▸ TEXTO DE ESTUDIO
-*-*-

P. Jacques PHILIPPE (Cordes sur Ciel, Francia)
Hoy no meditamos un evangelio en particular, puesto que es un día que
carece de liturgia. Pero, con María, la única que ha permanecido firme
en la fe y en la esperanza después de la trágica muerte de su Hijo, nos
preparamos, en el silencio y en la oración, para celebrar la fiesta de
nuestra liberación en Cristo, que es el cumplimiento del Evangelio.
La
coincidencia temporal de los acontecimientos entre la muerte y la
resurrección del Señor y la fiesta judía anual de la Pascua, memorial de
la liberación de la esclavitud de Egipto, permite comprender el sentido
liberador de la cruz de Jesús, nuevo cordero pascual cuya sangre nos
preserva de la muerte.
Otra coincidencia en el tiempo, menos
señalada pero sin embargo muy rica en significado, es la que hay con la
fiesta judía semanal del “Sabbat”. Ésta empieza el viernes por la tarde,
cuando la madre de familia enciende las luces en cada casa judía,
terminando el sábado por la tarde. Esto recuerda que después del trabajo
de la creación, después de haber hecho el mundo de la nada, Dios
descansó el séptimo día. Él ha querido que también el hombre descanse el
séptimo día, en acción de gracias por la belleza de la obra del
Creador, y como señal de la alianza de amor entre Dios e Israel, siendo
Dios invocado en la liturgia judía del Sabbat como el esposo de Israel.

-*-*-

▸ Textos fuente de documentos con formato

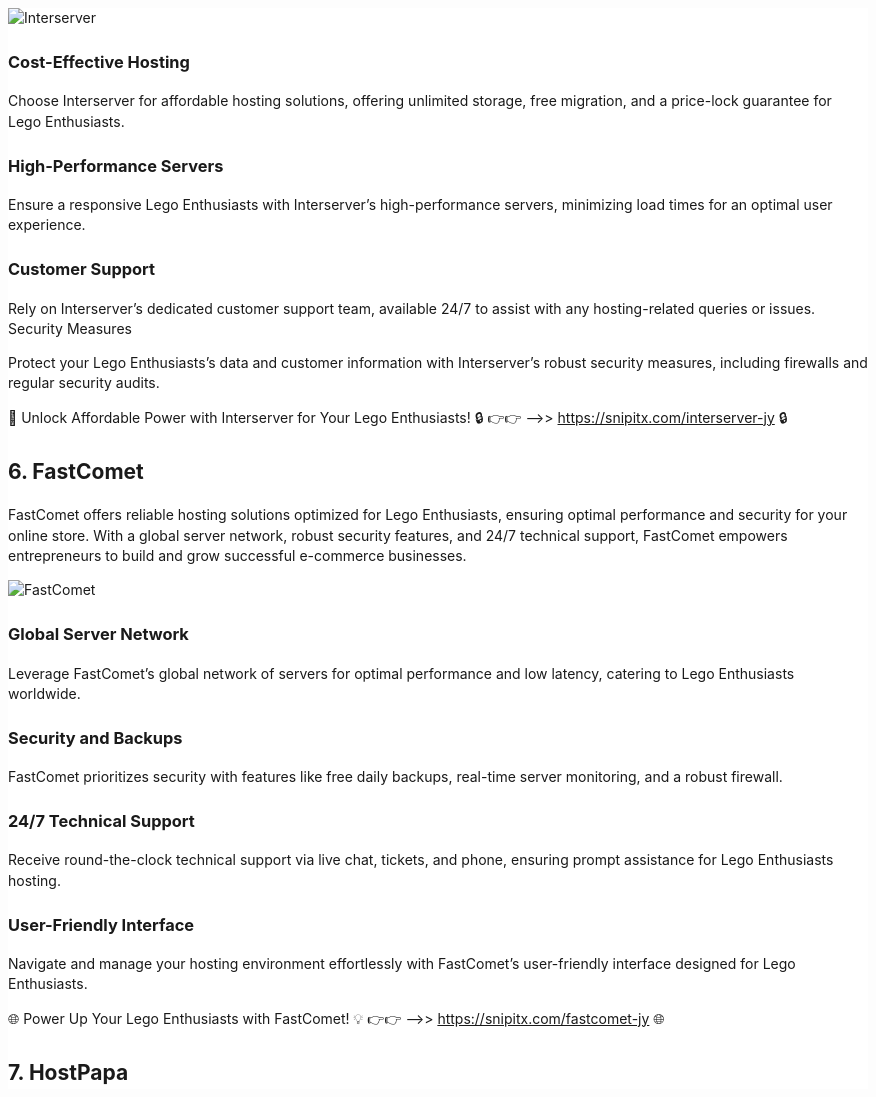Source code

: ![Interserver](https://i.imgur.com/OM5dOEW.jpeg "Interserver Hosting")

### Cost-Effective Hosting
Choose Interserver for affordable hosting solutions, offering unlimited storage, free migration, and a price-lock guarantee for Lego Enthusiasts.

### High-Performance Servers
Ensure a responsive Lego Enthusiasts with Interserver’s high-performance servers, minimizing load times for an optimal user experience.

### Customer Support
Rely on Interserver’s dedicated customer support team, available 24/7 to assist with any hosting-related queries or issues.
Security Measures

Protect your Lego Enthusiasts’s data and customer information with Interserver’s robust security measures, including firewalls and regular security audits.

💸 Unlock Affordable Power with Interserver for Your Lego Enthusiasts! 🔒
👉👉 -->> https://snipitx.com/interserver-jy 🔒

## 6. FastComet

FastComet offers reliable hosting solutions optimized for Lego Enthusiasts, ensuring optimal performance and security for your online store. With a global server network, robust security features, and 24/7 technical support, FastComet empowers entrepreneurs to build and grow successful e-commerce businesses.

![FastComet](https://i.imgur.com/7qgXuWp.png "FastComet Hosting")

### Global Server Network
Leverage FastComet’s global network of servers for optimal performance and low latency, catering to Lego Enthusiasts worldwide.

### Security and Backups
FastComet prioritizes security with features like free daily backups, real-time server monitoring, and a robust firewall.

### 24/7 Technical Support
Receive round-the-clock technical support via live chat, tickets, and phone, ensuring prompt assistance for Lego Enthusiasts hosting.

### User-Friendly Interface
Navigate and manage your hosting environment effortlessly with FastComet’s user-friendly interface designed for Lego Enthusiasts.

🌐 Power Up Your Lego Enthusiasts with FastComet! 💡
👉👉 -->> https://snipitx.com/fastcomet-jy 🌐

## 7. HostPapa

-*-*-

▸ LISTA DE TAREAS
1. Cita el pasaje de la meditación que comienza en "P. Jacques PHILIPPE" y termina en "cumplimiento del Evangelio.".
2. Según la meditación, ¿cuándo empieza la fiesta judía semanal del Sabbat?
3. Enumera todas las fiestas que se mencionan en la meditación.

▸ RESPUESTAS NUMERADAS
1.
P. Jacques PHILIPPE (Cordes sur Ciel, Francia)
Hoy no meditamos un evangelio en particular, puesto que es un día que
carece de liturgia. Pero, con María, la única que ha permanecido firme
en la fe y en la esperanza después de la trágica muerte de su Hijo, nos
preparamos, en el silencio y en la oración, para celebrar la fiesta de
nuestra liberación en Cristo, que es el cumplimiento del Evangelio.

2. El viernes por la tarde, cuando la madre de familia enciende las luces en cada casa judía.

3.
- La fiesta de nuestra liberación en Cristo
- La fiesta judía anual de la Pascua
- La fiesta judía semanal del Sabbat